Federal govt to boost development expenditure by 40% to Rs 900 bln in FY22: Tarin

Kamyab Pakistan Program to be launched this month

ISLAMABAD, May 08 (APP): Finance Minister Shaukat Tarin said Pakistan planned to boost spending on large infrastructure projects by as much as 40 percent to create jobs and foster productivity in an economy crippled by the coronavirus pandemic.

In an interview with Bloomberg, the minister said the federal government would earmark as much as 900 billion rupees (US $ six billion) for development expenditure
in the year beginning July 2021.

The economy needed to expand by five percent next year, the federal minister added.
“That’s the bare minimum we need for a country this size,” said Tarin, who is due to present a new budget next month for the world’s fifth most-populous nation with almost 110 million youth.

Tarin, a former banker, was appointed last month as the fourth finance minister since Prime Minister Imran Khan’s government took power in 2018.

He also served in the role between 2008 and 2010, helping the nation avoid default by securing a bailout from the International Monetary Fund. He came into office as Pakistan faced a third wave of coronavirus cases, prompting authorities to order a week-long shutdown that might weigh on economic activity and hurt incomes.

Tarin’s plan would reverse his predecessor’s decision to lower spending to narrow the budget deficit, which he estimated to be a little above seven percent of gross domestic product in the current fiscal year through June, against 8.1 percent in the previous year, the Bloomberg reported.

Tarin said he expected the deficit in the next fiscal to be 1 or 1.5 percentage points lower.
While balancing the budget would be key for Pakistan’s current US $ six billion loan program with the International Monetary Fund (IMF), the new finance minister was negotiating with the organization for more wriggle room to support economic growth, it reported.

The government’s Gross Development Product target for next year was a percentage point higher than the IMF’s four percent projection, and Tarin was seeking to boost growth to six per cent in the year after, it said.

“We need 2 million jobs every year,” he said. “If we do not go into growth mode, we will have a major crisis on the streets.”

The central bank, which has cut interest rates to a three-year low to support the economy, has been on pause mode for a while and has left some of the heavy lifting to the government.
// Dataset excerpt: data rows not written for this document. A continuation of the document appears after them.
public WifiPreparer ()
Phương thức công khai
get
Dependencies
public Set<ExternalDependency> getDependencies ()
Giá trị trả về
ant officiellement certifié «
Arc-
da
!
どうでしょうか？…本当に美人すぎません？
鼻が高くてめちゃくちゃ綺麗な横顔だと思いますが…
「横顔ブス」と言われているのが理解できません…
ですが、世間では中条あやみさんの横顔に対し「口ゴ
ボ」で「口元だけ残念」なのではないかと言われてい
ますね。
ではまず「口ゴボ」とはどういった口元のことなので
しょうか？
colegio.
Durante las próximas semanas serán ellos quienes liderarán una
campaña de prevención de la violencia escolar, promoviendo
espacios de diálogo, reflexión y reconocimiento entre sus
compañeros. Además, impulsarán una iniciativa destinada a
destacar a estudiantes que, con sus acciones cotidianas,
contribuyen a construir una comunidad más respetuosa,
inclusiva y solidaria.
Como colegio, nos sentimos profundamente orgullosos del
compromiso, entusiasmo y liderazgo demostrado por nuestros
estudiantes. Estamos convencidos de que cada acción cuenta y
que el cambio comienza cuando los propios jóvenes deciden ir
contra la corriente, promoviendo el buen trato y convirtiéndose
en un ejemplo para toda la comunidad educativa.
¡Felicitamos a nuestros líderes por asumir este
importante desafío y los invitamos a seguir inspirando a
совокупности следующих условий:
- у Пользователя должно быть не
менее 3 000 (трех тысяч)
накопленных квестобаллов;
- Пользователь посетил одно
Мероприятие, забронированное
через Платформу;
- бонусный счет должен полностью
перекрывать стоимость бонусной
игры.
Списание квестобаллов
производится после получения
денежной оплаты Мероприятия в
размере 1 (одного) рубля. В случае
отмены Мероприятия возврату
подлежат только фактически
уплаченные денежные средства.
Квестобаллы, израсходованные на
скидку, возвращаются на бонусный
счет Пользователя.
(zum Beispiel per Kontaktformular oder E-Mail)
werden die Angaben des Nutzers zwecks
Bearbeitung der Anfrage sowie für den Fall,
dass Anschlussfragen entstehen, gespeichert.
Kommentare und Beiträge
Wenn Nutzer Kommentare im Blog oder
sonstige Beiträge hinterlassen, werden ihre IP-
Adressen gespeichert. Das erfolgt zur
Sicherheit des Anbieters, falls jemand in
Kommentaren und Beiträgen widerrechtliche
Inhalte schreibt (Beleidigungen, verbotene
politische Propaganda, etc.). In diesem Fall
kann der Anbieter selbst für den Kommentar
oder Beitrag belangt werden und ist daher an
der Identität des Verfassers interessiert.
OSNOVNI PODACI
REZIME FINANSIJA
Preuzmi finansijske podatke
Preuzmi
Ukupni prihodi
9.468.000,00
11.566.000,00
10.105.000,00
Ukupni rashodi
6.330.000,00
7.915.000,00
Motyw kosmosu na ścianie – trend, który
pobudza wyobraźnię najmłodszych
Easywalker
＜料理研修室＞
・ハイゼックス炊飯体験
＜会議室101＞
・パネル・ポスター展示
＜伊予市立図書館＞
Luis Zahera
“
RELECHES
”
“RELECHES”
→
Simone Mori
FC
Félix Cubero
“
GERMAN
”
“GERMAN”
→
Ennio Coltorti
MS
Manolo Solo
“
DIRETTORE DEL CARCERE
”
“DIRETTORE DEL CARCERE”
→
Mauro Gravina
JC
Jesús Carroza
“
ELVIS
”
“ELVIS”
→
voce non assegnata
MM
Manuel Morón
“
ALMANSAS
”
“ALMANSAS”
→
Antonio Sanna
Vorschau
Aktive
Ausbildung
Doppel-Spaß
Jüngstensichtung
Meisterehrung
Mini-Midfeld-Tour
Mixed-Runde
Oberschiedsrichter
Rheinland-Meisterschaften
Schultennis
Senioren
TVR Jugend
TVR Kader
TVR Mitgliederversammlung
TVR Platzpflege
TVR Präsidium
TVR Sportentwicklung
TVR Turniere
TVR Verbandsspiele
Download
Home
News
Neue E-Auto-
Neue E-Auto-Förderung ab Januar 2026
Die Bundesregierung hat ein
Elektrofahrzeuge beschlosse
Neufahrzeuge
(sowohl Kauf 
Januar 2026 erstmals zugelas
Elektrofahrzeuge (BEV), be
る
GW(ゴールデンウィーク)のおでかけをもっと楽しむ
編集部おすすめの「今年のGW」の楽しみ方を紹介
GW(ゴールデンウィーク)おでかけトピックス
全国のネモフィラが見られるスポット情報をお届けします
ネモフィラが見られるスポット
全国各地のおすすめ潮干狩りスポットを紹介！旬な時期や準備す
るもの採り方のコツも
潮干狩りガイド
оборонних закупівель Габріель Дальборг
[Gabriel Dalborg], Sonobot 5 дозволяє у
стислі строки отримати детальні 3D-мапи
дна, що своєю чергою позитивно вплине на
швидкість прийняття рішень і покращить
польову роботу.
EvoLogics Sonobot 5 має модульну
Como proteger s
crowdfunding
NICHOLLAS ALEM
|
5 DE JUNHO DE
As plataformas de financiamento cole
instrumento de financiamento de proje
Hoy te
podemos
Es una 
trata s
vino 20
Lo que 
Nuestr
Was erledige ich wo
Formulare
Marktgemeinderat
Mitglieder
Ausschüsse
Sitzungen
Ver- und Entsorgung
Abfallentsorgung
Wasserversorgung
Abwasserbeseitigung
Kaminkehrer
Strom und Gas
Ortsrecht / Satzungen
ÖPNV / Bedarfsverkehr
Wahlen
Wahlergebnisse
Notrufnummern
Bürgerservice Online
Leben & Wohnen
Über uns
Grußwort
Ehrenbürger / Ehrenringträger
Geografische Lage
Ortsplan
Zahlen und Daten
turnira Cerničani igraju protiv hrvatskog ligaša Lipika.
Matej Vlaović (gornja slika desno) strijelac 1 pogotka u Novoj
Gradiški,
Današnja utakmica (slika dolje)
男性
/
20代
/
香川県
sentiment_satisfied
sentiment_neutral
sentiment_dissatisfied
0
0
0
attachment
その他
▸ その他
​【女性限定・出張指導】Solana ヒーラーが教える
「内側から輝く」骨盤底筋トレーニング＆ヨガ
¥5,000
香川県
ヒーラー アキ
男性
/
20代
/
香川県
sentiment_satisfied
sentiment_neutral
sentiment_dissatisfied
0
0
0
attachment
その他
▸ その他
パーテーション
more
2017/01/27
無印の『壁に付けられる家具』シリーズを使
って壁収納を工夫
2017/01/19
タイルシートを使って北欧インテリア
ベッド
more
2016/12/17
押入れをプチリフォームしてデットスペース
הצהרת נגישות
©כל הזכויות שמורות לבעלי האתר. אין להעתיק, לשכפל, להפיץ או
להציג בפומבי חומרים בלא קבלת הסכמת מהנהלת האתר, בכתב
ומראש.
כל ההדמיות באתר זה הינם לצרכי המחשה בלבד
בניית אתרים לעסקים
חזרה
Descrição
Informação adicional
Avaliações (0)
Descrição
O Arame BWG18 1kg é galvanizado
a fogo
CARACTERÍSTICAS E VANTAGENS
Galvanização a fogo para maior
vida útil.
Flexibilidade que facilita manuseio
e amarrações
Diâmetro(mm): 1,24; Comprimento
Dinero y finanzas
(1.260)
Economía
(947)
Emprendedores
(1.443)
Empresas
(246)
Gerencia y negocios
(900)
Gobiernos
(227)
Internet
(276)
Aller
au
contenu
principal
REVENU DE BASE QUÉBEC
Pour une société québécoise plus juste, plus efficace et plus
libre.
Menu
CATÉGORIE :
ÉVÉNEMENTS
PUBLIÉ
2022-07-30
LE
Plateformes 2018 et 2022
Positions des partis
“First we have to get more revenues,” Tarin said, adding that he was targeting about six trillion rupees next year in tax authority revenue, compared with this year’s 4.75
trillion-rupee target.

“Unless we get more revenues, forget about any incentives to boost the economy.”
On talks with the IMF, he said, “All we are saying is that we are just basically going to give them alternate ways of achieving the same objective” including revenue generation and reducing energy debt, adding, “the aim is for this to be the last IMF bailout in
Pakistan’s history.”

Tarin said that his government planned to tap undrawn allocated funds from Asian Development Bank and World Bank that total US $ 20 billion, adding that it also aimed to increase tech exports to US $ eight billion in two years, from an estimated US $ two billion this fiscal year, a sector he said that he aimed to support.
He said the government also planned to soon launch global sukuk bond.